Grammar and punctuation is embedded in English teaching (both reading and writing), following the National Curriculum framework. This ensures that children have a solid understanding of grammatical rules in context of real text and can apply them accordingly. Classrooms are language rich learning environments appropriate to the age and needs of the children. High quality vocabulary and scaffolds for grammatical concepts are displayed around classrooms and children are encouraged to use these.


In addition to coverage in English lessons, we use the No Nonsense Spelling scheme as a basis for teaching spelling patterns and strategies to Years 2-6. We aim to equip children to spell fluently through a developmental process of investigating patterns and learning to apply a range of strategies appropriately. We use explicit, interactive teaching which draws children’s attention to the origins, structure and meaning of words and their parts, the shape and sounds of words, the letter patterns within them and the various ways they can learn these patterns. In order to study words like this we have to take them out of context for the specific teaching of spelling. We believe that this is best achieved little and often and through stimulating, multi-sensory activities and games.

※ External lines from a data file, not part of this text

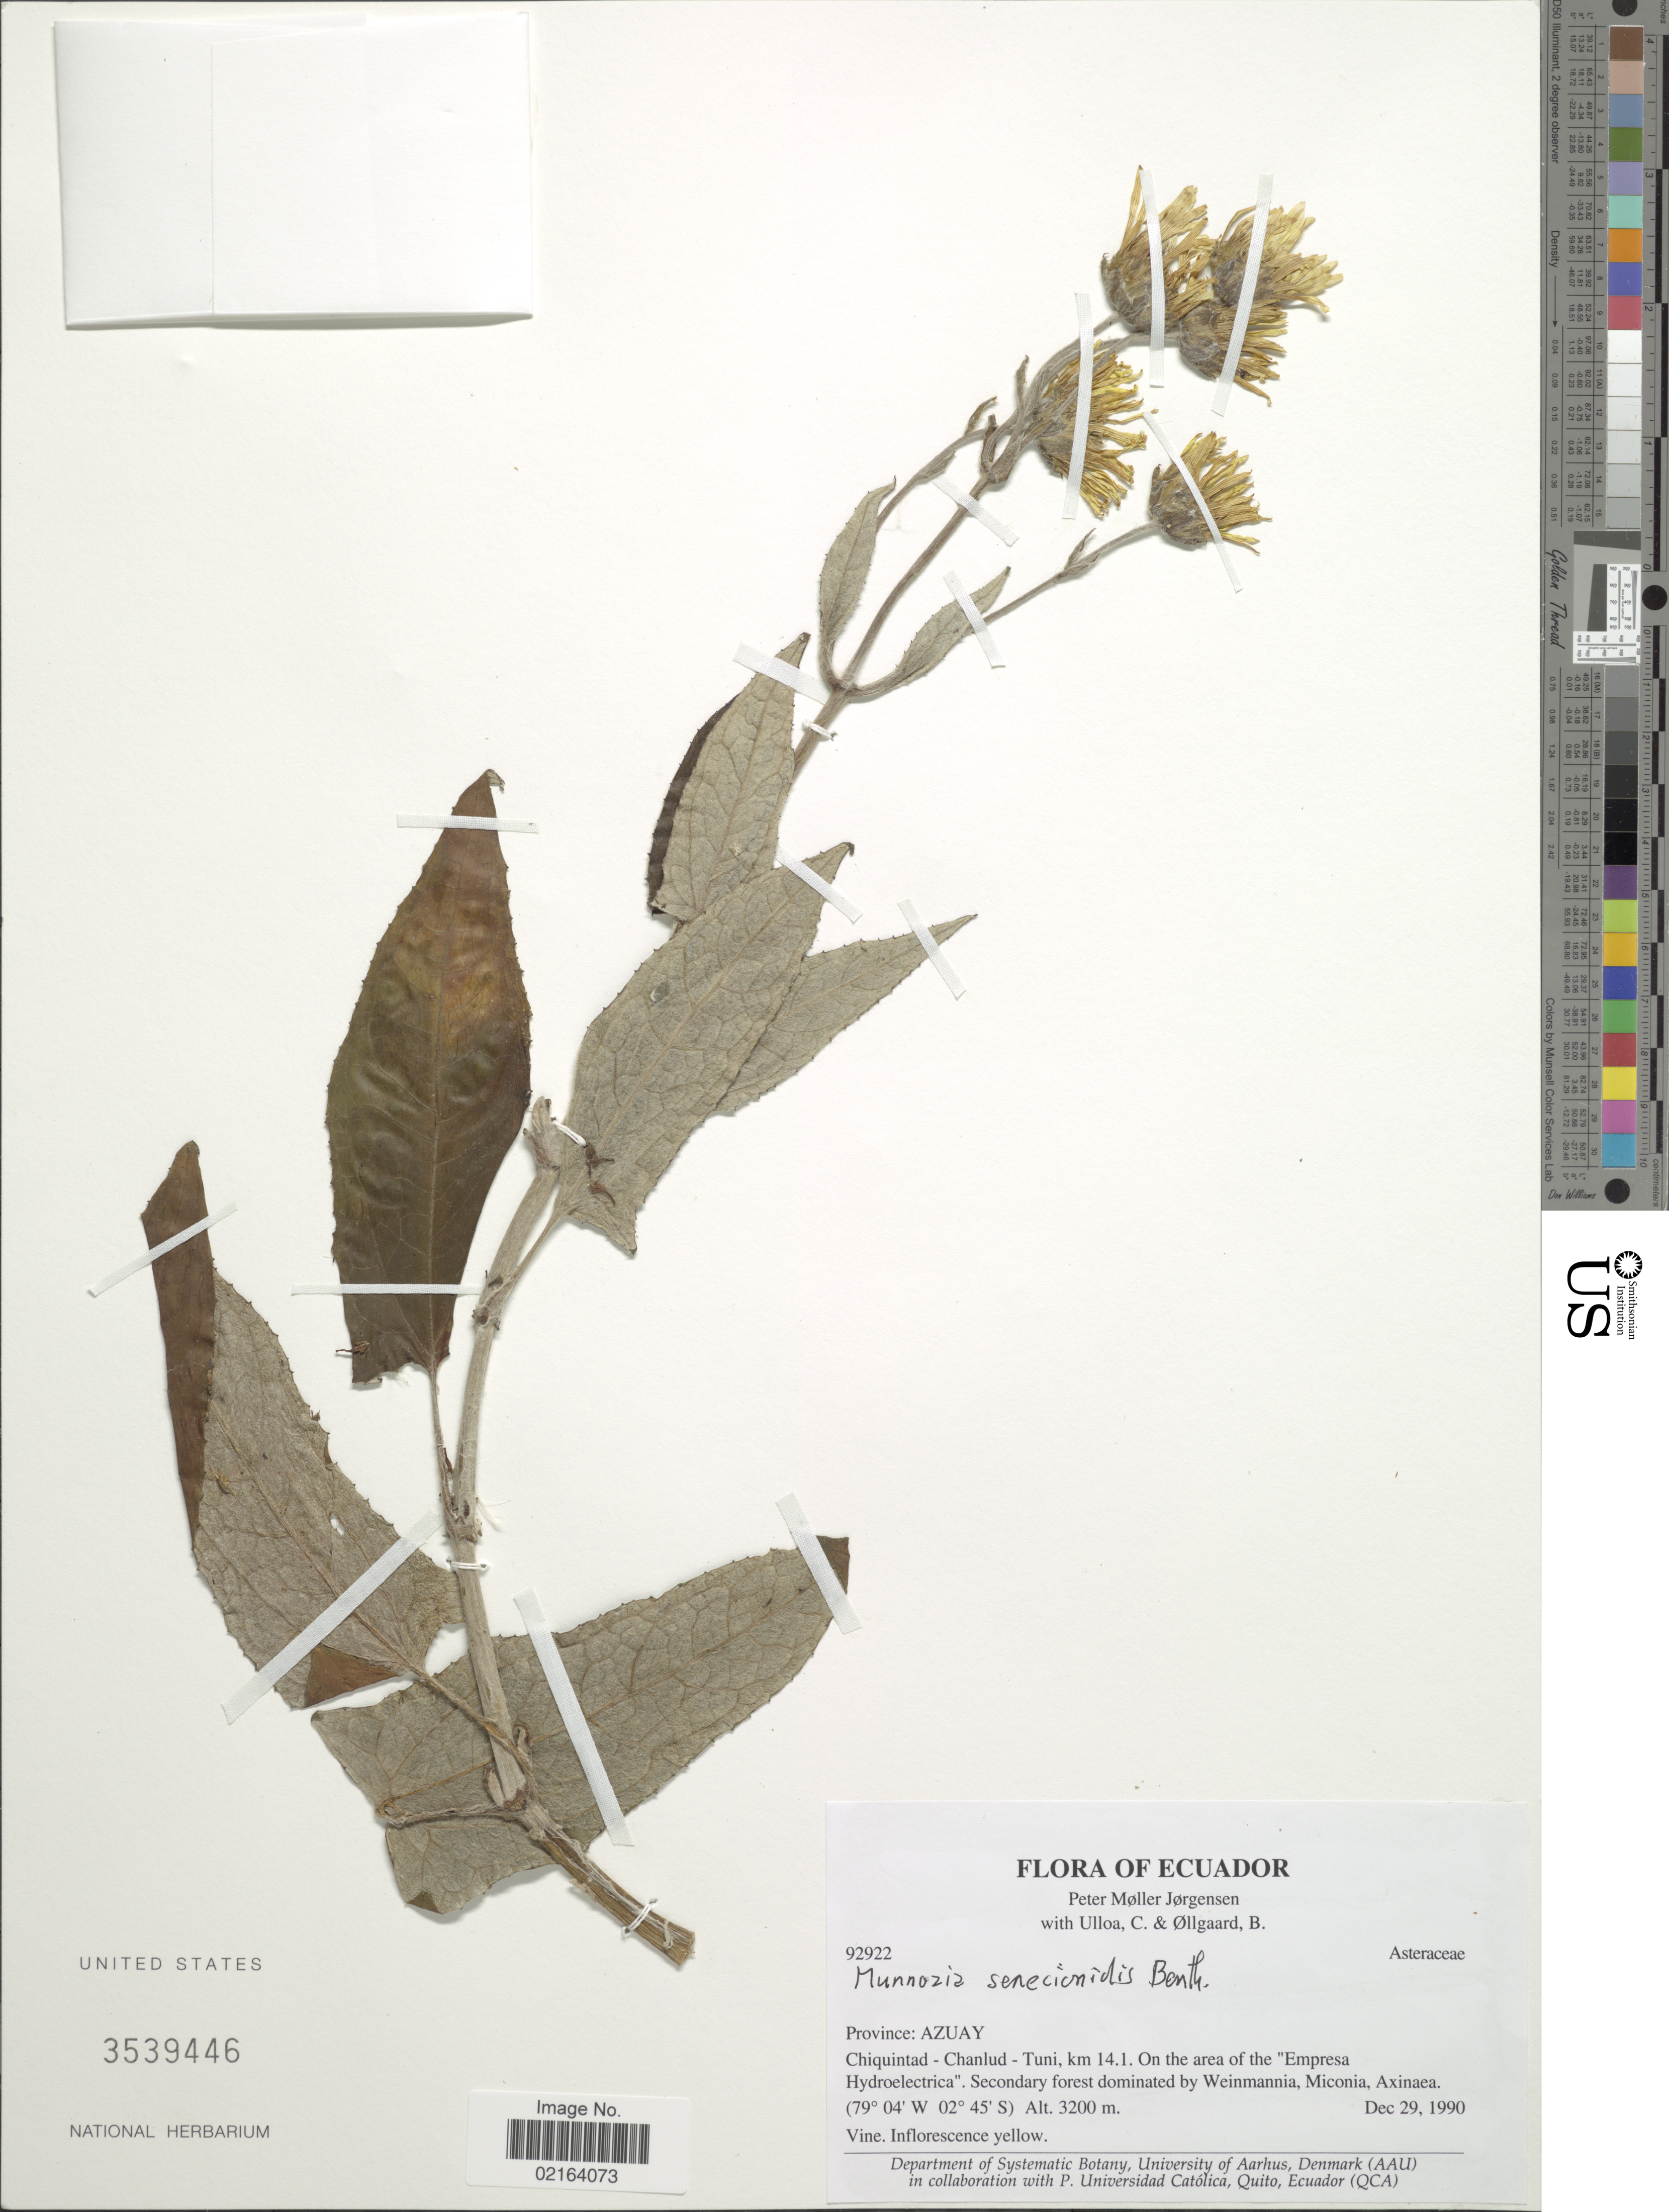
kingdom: Plantae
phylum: Tracheophyta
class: Magnoliopsida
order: Asterales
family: Asteraceae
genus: Munnozia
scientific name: Munnozia senecionidis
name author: Benth.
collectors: P. M. Jørgensen, C. Ulloa & B. Øllgaard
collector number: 92922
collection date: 1990-12-29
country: Ecuador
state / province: Azuay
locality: Province: Azuay, Chiquintad, Chanlud, Tuni, km 14.1, On the area of the Empresa Hydroelectrica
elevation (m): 3200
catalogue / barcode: US 3539446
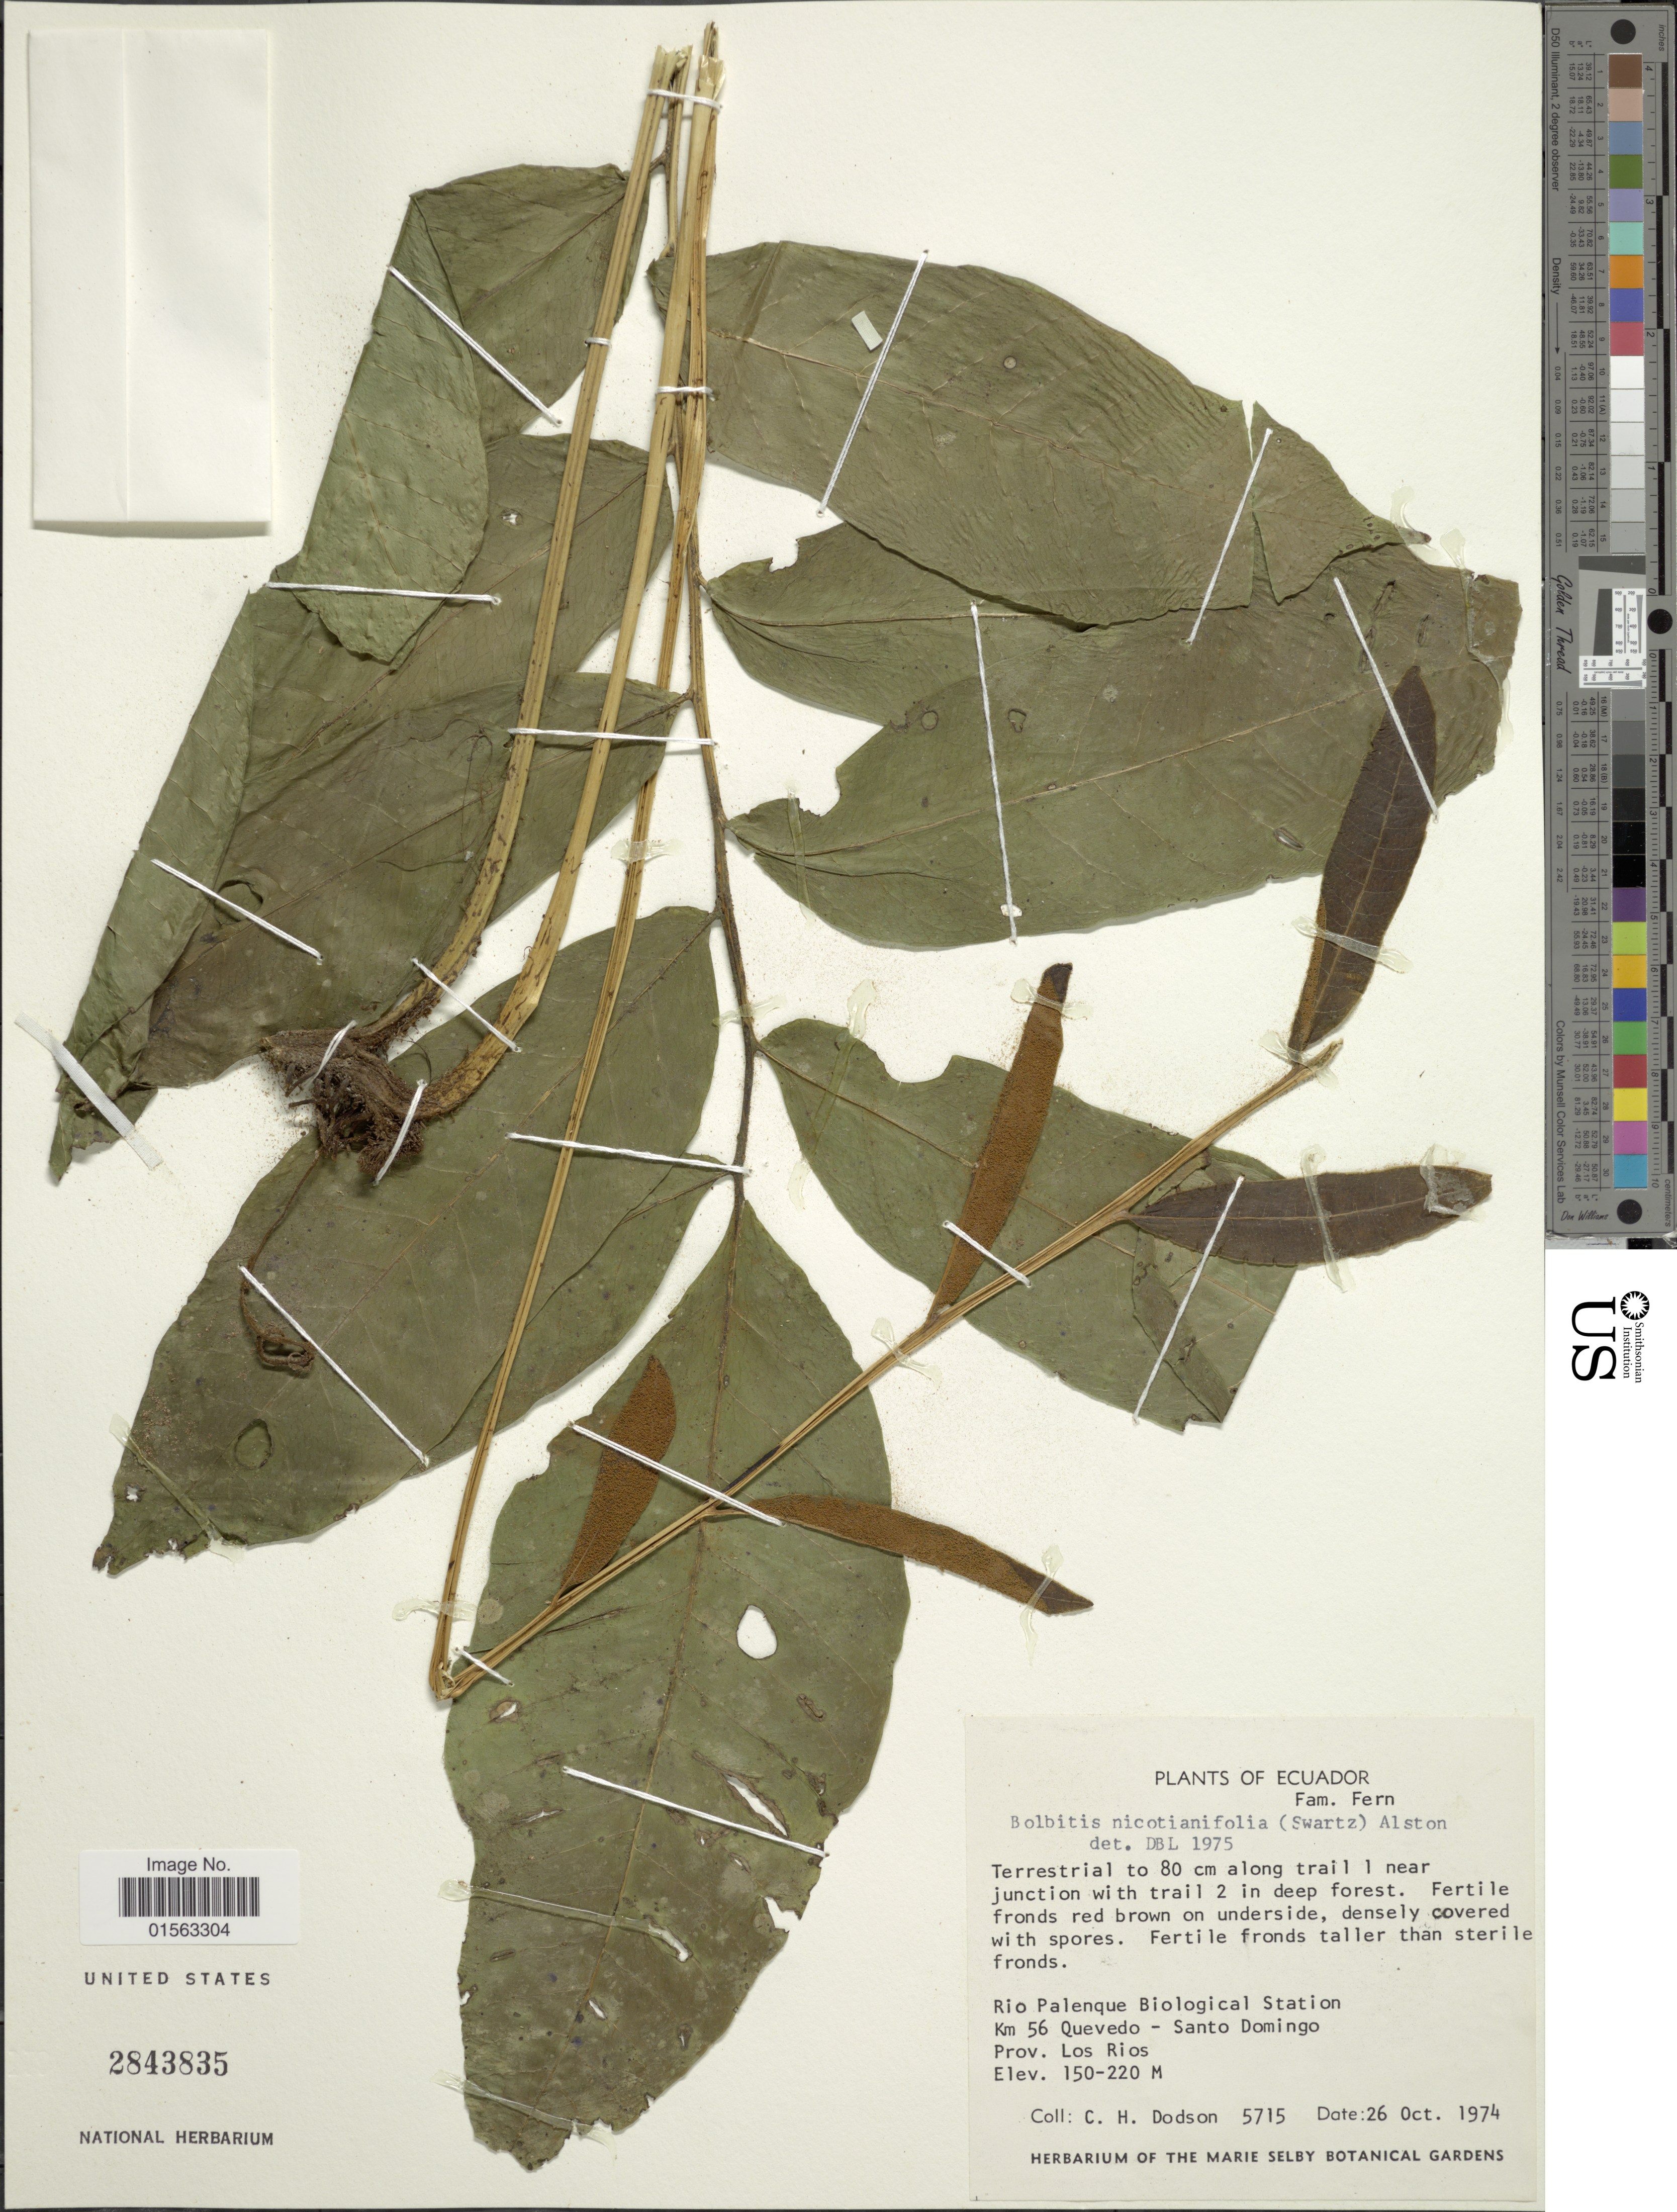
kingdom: Plantae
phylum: Tracheophyta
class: Polypodiopsida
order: Polypodiales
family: Dryopteridaceae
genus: Mickelia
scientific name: Mickelia nicotianifolia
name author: (Sw.) R.C. Moran et al.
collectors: C. H. Dodson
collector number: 5715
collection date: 1974-10-26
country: Ecuador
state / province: Los Ríos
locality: Ecuador, terrestrial to 80 cm along trail near junction with trail 2 in deep forest, Rio Palenque Biological Station km 56 Quevedo- Santo Domingo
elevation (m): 150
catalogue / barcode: US 2843835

Children take pride in the presentation of their work and are taught following the Nelson Handwriting programme. Key Stage 1 classes practise daily and Key Stage 2 classes three times a week. The script used in school (NTprecursive) provides a model for the children. We maintain high expectations for presentation of all work in all subjects as well as quality of writing content. A ‘Golden Pen’ award is given to one child from each class every week during Celebration Assembly to commend effort in presentation.